Ces éditeurs qui pratiquent l’autodafé
par Léonel Houssam
vendredi 19 avril 2013
Je préviens gentiment les éditeurs qui me mettent sur une liste d'attente de six mois (comme pour dire à un chômeur, « si on ne vous rappelle pas sous trois semaines, c'est que vous ne faites pas l'affaire »), je les classerai moi-même comme persona non grata de ma liste des éventuels éditeurs de mes textes. Ce n'est pas de l'arrogance ni de la prétention, c'est l'égalité des relations que je prône. Je ne suis subordonné à personne, ni dans mon attitude, ni dans mon parcours. Il n'y a pas de concessions à faire. Je suis pour la réciprocité. Toute forme de condescendance ou de mise au rebut ou de tentative pour faire de moi un écrivain docile, c'est mort. Je sais que je perds du fric, du temps, des lecteurs et des contacts en disant ça, mais je m'en fous. J'écris, je suis lu, et ceux qui veulent faire du business avec mes mots le feront d'égal à égal avec moi dans la discussion.
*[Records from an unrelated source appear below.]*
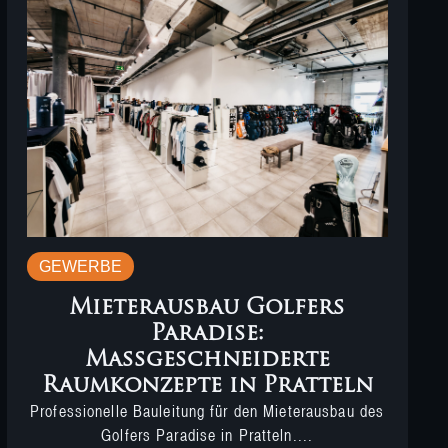
GEWERBE
Mieterausbau Golfers
Paradise:
Massgeschneiderte
Raumkonzepte in Pratteln
Professionelle Bauleitung für den Mieterausbau des
Golfers Paradise in Pratteln....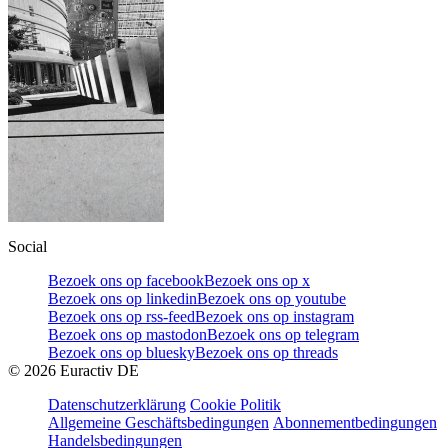
Social
Bezoek ons op facebook
Bezoek ons op x
Bezoek ons op linkedin
Bezoek ons op youtube
Bezoek ons op rss-feed
Bezoek ons op instagram
Bezoek ons op mastodon
Bezoek ons op telegram
Bezoek ons op bluesky
Bezoek ons op threads
©
2026
Euractiv DE
Datenschutzerklärung
Cookie Politik
Allgemeine Geschäftsbedingungen
Abonnementbedingungen
Handelsbedingungen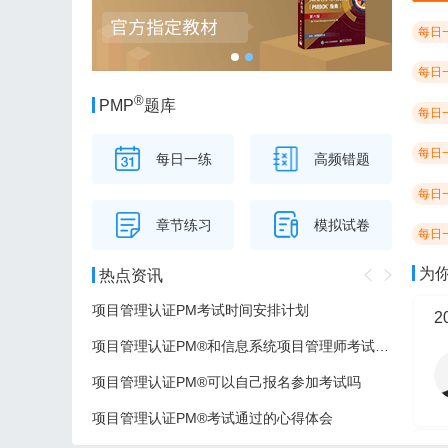
每日
每日
®
PMP
题库
每日
每日
每日一练
高频错题
每日
章节练习
模拟试卷
每日
为
热点资讯
项目管理认证PM考试时间安排计划
项目管理认证PM®和信息系统项目管理师考试的区别
项目管理认证PM®可以自己报名参加考试吗
项目管理认证PM®考试通过的心得体会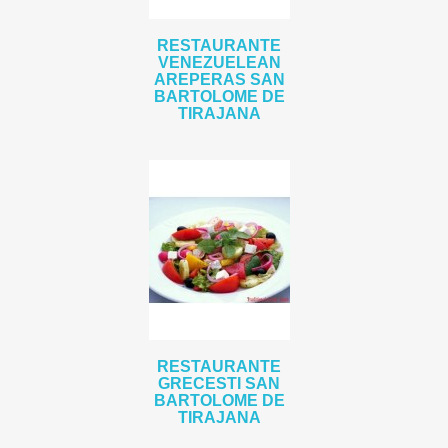
RESTAURANTE
VENEZUELEAN
AREPERAS SAN
BARTOLOME DE
TIRAJANA
RESTAURANTE
GRECESTI SAN
BARTOLOME DE
TIRAJANA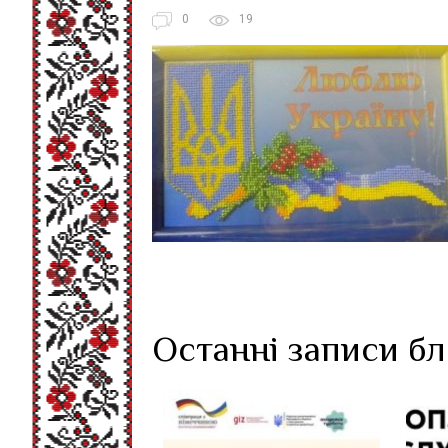
0
19
Останні записи б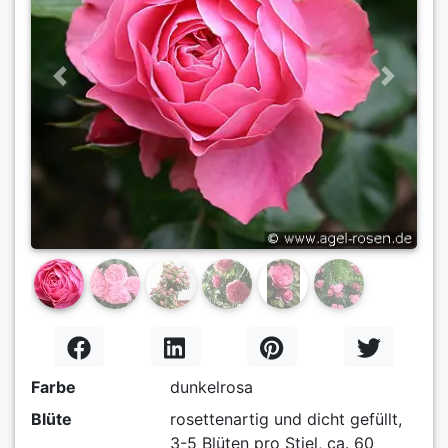
Previous
Next
Farbe
dunkelrosa
Blüte
rosettenartig und dicht gefüllt,
3-5 Blüten pro Stiel, ca. 60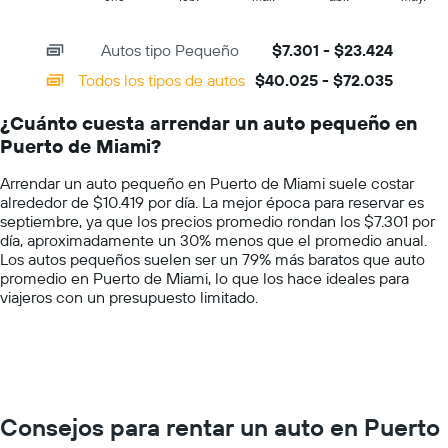
of
X
un
interactive
axis
auto
chart
Autos tipo Pequeño
$7.301 - $23.424
displaying
de
categories.
renta
Todos los tipos de autos
$40.025 - $72.035
Range:
por
14
día.
¿Cuánto cuesta arrendar un auto pequeño en
categories.
Puerto de Miami?
The
chart
Arrendar un auto pequeño en Puerto de Miami suele costar
has
alrededor de $10.419 por día. La mejor época para reservar es
1
septiembre, ya que los precios promedio rondan los $7.301 por
Y
día, aproximadamente un 30% menos que el promedio anual.
axis
Los autos pequeños suelen ser un 79% más baratos que auto
displaying
promedio en Puerto de Miami, lo que los hace ideales para
values.
viajeros con un presupuesto limitado.
Range:
0
to
100000.
Consejos para rentar un auto en Puerto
Un titre provocateur, oui, mais pas tant que ça :
J'ai de nombreux lecteurs en m'auto-publiant en ligne : des milliers (J’ai d’ailleurs mis tous mes écrits en ligne sous licence Creative Commons). Mais je n'entre pas un centime. Ce qui n'est pas grave mais qui pose le problème de mon temps disponible pour écrire, à terme. Il faut manger, donc écrire est annexe de l'emploi du temps de celui qui doit payer son logement et sa bouffe mais central pour l'être, l'âme qu'il est. Les éditeurs quand ils sont petits, n'ont pas les moyens de la promotion. Ils sont même une forme de ralentisseur pour l'écrivain. Les gros éditeurs, eux, ne pensent plus qu'à vendre, courant derrière les factures et les succès commerciaux. Et s'ils ne cherchent pas à vendre, ils font travailler des tas de fils de, de filles de, de potes de, sans jamais se soucier de l'intérêt de l'écrit. Ils jouent à la roulette et ne promeuvent que les écrivains - généralement - qui sont d'un milieu socio-économico-culturel similaire au leur. Les gens de classe populaire ou de classe moyenne inférieure, d'origine ban-lieusarde, provinciale, ouvrière, immigrée sont systématiquement des exceptions, des exotismes, des gens qui ne respectent pas suffisamment les codes pour gagner leur place dans le milieu consanguin de l'édition (parisienne surtout, à quelques exceptions près). Internet démonte ce système mais ne propose pas d'alternative économique aux auteurs déjà en galère. Les gens lisent volontiers gratuitement et préfèrent payer des abonnements ahurissants de téléphonie ou des vacances lamentables que de donner un kopeck à un écrivain indépendant.